**PROBLEM STATEMENT**
Reproduce the lines below word for word, leaving out the pictures.

**DATA FOR PROCESSING**
──────────────────────────────
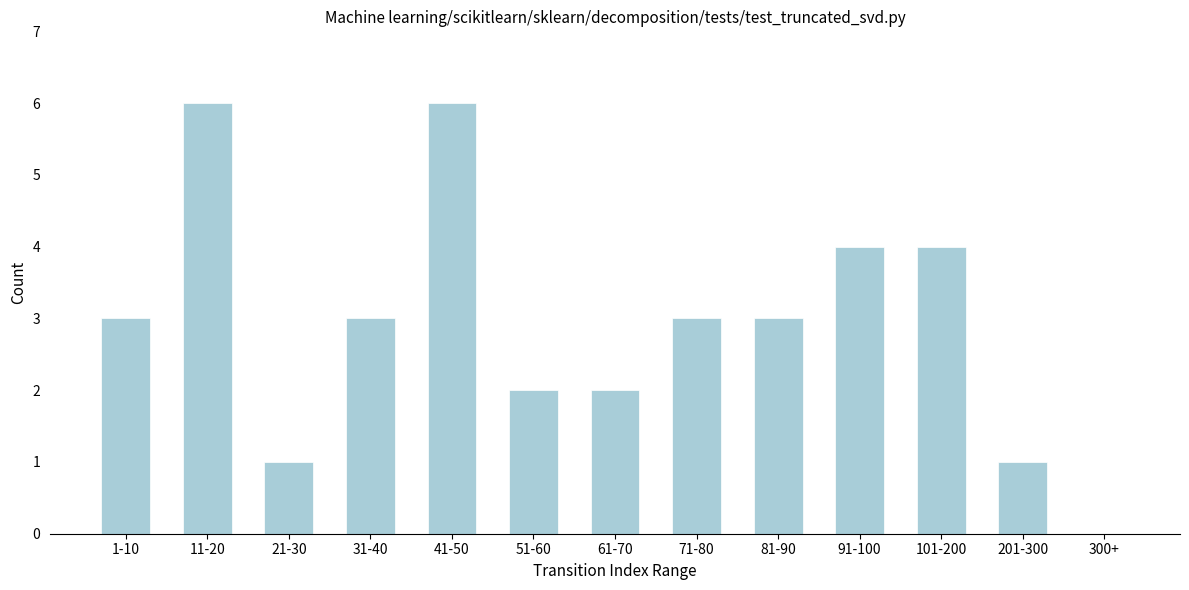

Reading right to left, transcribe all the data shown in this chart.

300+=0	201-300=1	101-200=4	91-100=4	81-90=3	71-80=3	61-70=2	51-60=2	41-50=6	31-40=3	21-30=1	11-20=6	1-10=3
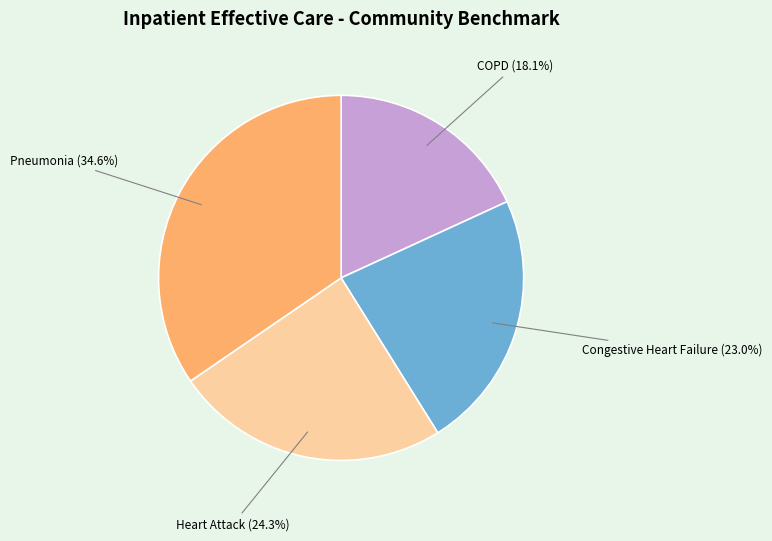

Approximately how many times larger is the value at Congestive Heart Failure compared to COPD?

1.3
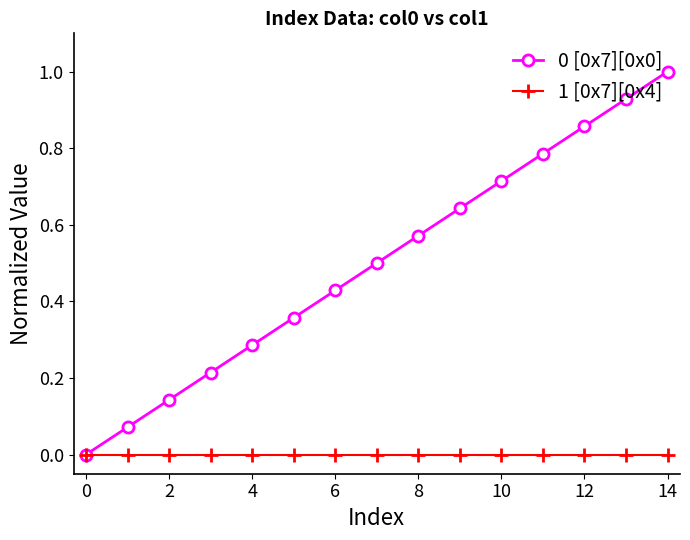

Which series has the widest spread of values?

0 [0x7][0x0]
──────────────────────────────
**ANSWER BOX**
Reading right to left, transcribe all the data shown in this chart.

300+=0	201-300=1	101-200=4	91-100=4	81-90=3	71-80=3	61-70=2	51-60=2	41-50=6	31-40=3	21-30=1	11-20=6	1-10=3

Approximately how many times larger is the value at Congestive Heart Failure compared to COPD?

1.3

Which series has the widest spread of values?

0 [0x7][0x0]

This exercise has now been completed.